Chromatography utilized a trap-elute configuration:

• Trap column: Phenomenex Luna 5 µm C18, 20×0.3 mm at 40 µL/min with 0.1% acetic acid in water/acetonitrile.
• Analytical column: Phenomenex Kinetex 2.6 µm XB-C18, 50×0.3 mm at 5 µL/min, gradient from 90:10 to 5:95 water/acetonitrile with 0.1% acetic acid.

MS detection was achieved on the QTRAP 6500+ with OptiFlow Turbo V Source and a 25 µm SteadySpray™ electrode. Multiple reaction monitoring transitions for desmopressin and its D5 internal standard were optimized (e.g., m/z 535.4↔ 328.2). Source and gas parameters were tuned for low-flow operation.

Instrumentation Used

• SCIEX QTRAP 6500+ LC-MS/MS system
• OptiFlow Turbo V Source with SteadySpray electrode
• M5 MicroLC system in trap-elute mode
• ExionLC AD HPLC system (for analytical flow comparison)
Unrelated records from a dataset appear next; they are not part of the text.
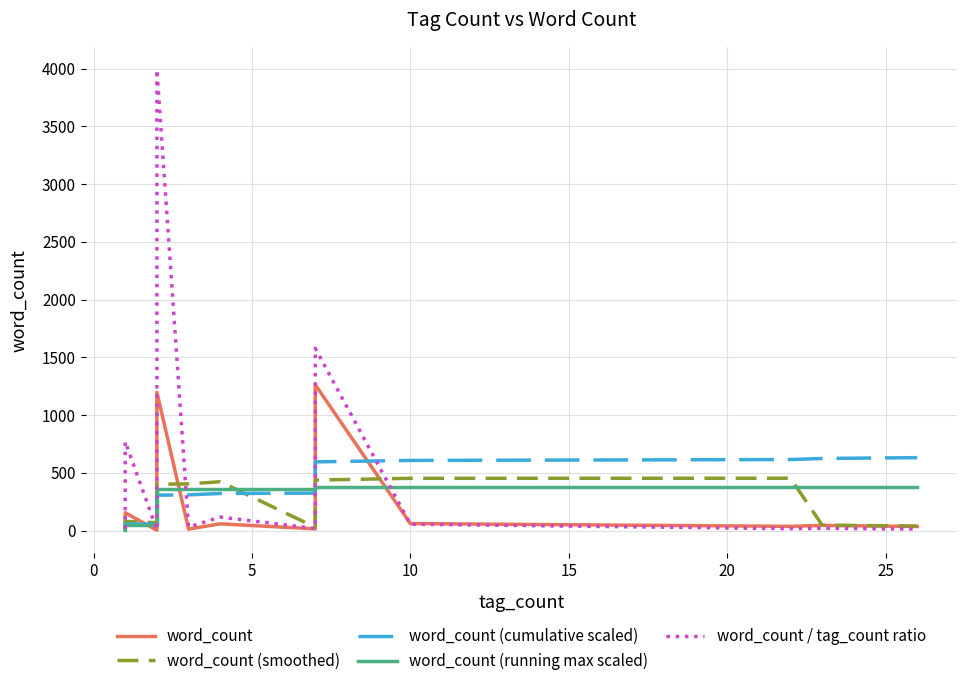

True or false: word_count (smoothed) has a value of 19.3 at 13.

False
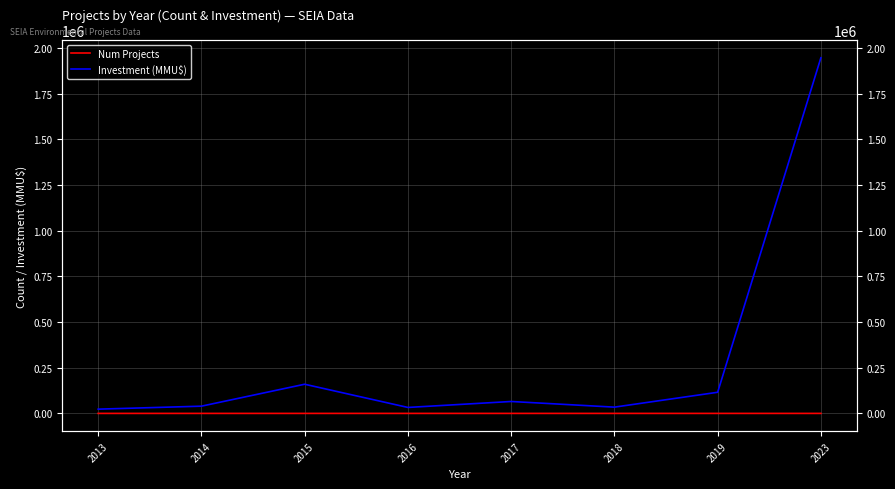

How many lines are shown in the chart?

2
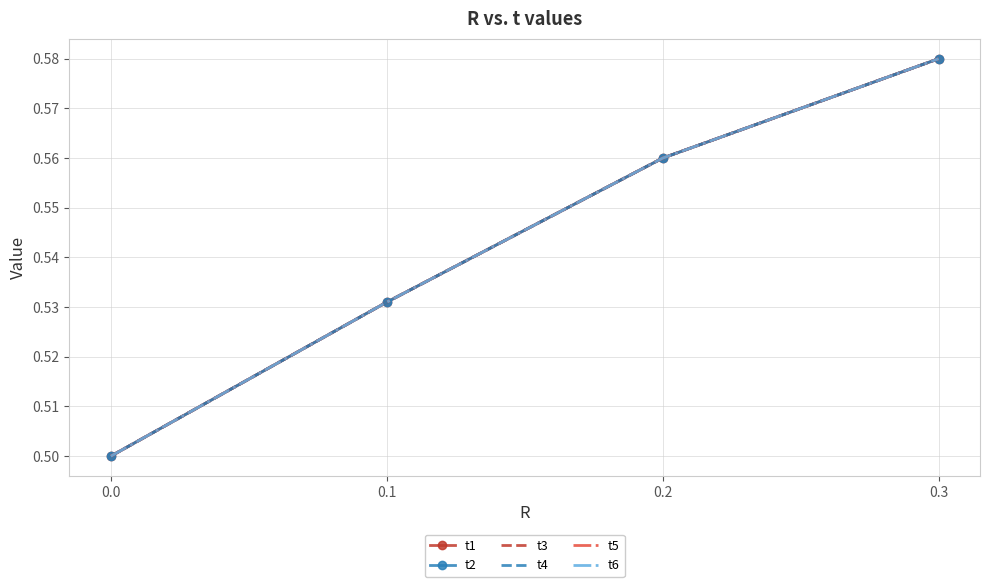

What is the highest value of the t2 series?

0.6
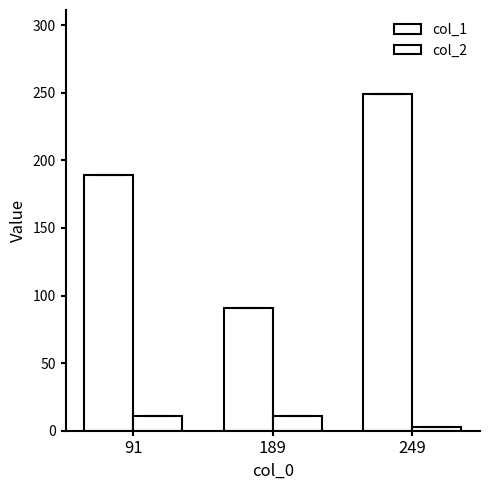

Reading left to right, transcribe all the data shown in this chart.

col_1: 91=189.0	189=91.0	249=249.0
col_2: 91=11.0	189=11.0	249=2.8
Key Results and Discussion

The microflow method achieved a lower limit of quantitation of 0.5 pg/mL using only 300 µL of plasma. Calibration curves from 0.5 to 250 pg/mL demonstrated excellent linearity (r = 0.997) with accuracy between 91.8% and 104.3% and precision (CV) within FDA bioanalytical criteria. Matrix blanks showed no interference. Comparison with analytical flow (0.5 mL/min) confirmed a threefold sensitivity improvement, allowing reduced sample consumption.
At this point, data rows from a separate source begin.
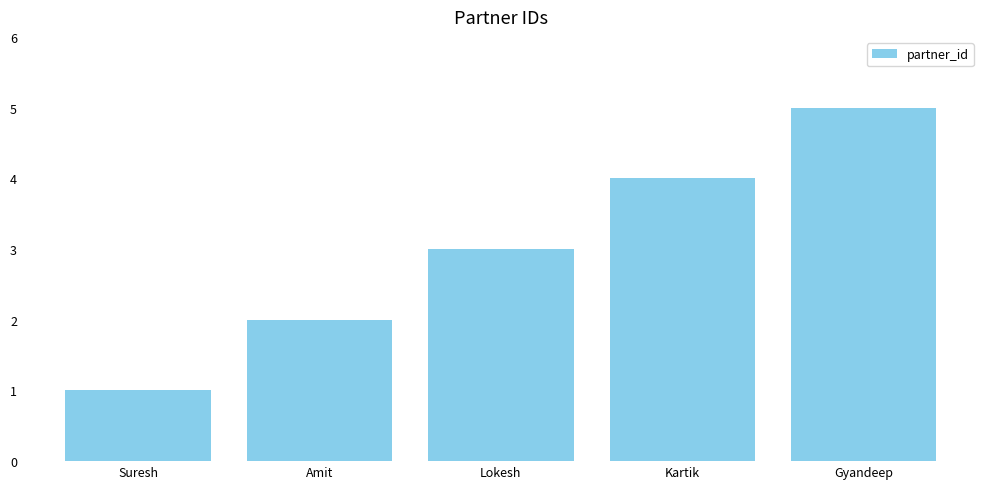

How many categories are shown in the chart?

5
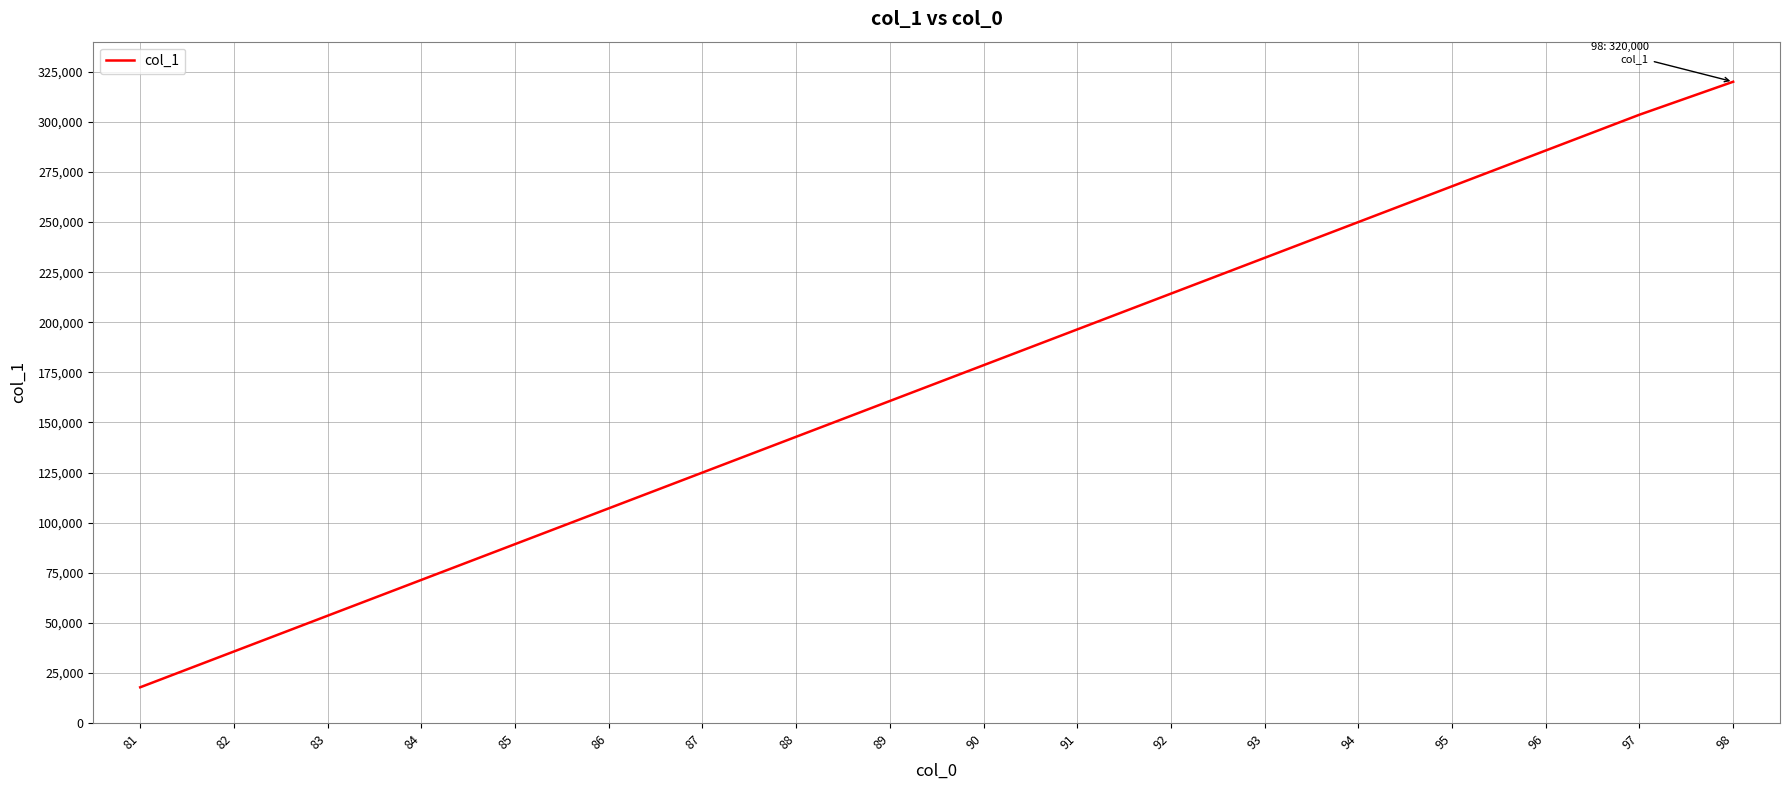

What is the maximum value shown in the chart?

320000.0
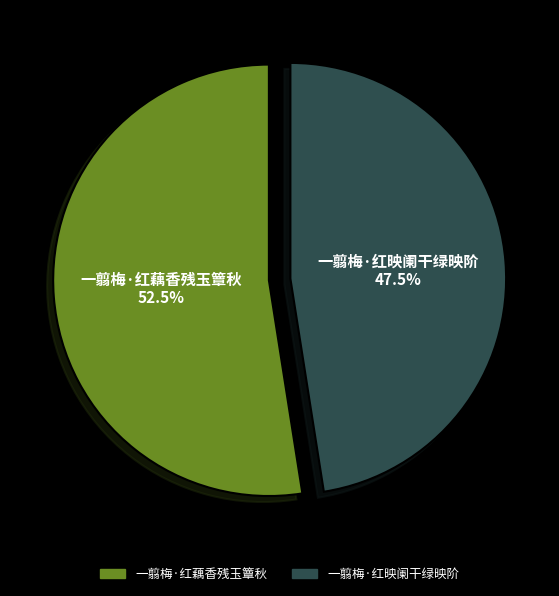

Is it true that 一翦梅·红藕香残玉簟秋 is 59% of the pie?

False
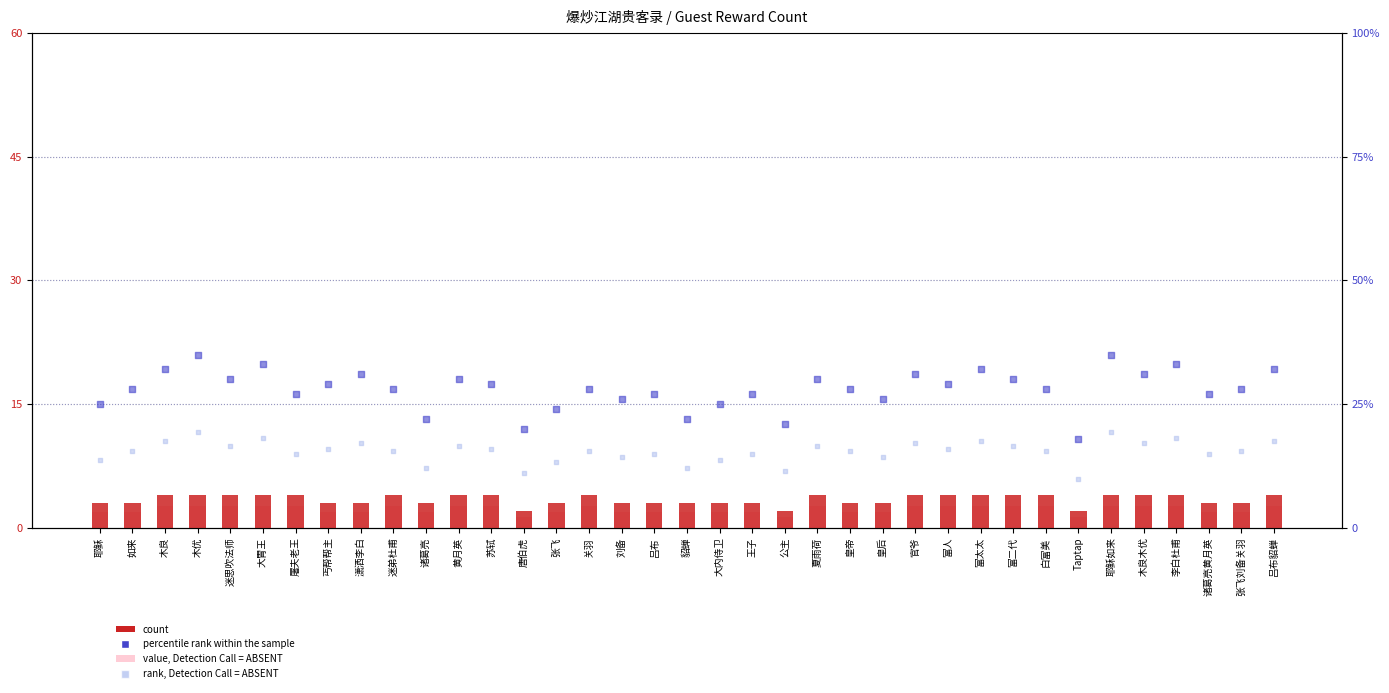

Is the value of rank, Detection Call = ABSENT at 迷思吹法师 greater than the value of value, Detection Call = ABSENT at 官爷?

Yes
Benefits and Practical Applications

The developed microflow LC-MS/MS method offers:

• High sensitivity for sub-picogram peptide quantitation
• Reduced plasma volume requirements
• Robust and reproducible performance
• Minimal source optimization and rapid throughput

These advantages support its use in pharmacokinetic, toxicokinetic, and clinical peptide bioanalysis.

Future Trends and Potential Applications

Emerging directions include further miniaturization to nanoflow regimes, integration with automated on-line SPE, and multiplexed analyses for panels of therapeutic peptides or biomarkers. Advances in microfluidic interfaces and high-resolution mass spectrometry will expand applications in clinical research and personalized medicine.

Conclusion

A trap-elute microflow LC-MS/MS approach using the QTRAP 6500+ system with OptiFlow Turbo V Source and M5 MicroLC achieved reliable, high-sensitivity quantitation of desmopressin at 0.5 pg/mL with significantly lower plasma consumption. This method advances peptide bioanalysis by combining throughput, robustness, and trace-level detection.

References

1. Gudlawar SK, Pilli NR, Siddiraju S, Dwivedi J. Highly sensitive assay for the determination of therapeutic peptide desmopressin in human plasma by UPLC–MS/MS. Journal of Pharmaceutical Analysis. 2017;7(3):196–202.
2. Baghla R, Guttikar S, et al. A Sub-picogram quantification method for desmopressin in plasma using the SCIEX Triple Quad 6500 System. SCIEX Technical Note. RUO-MKT-02-8508-A; 2018.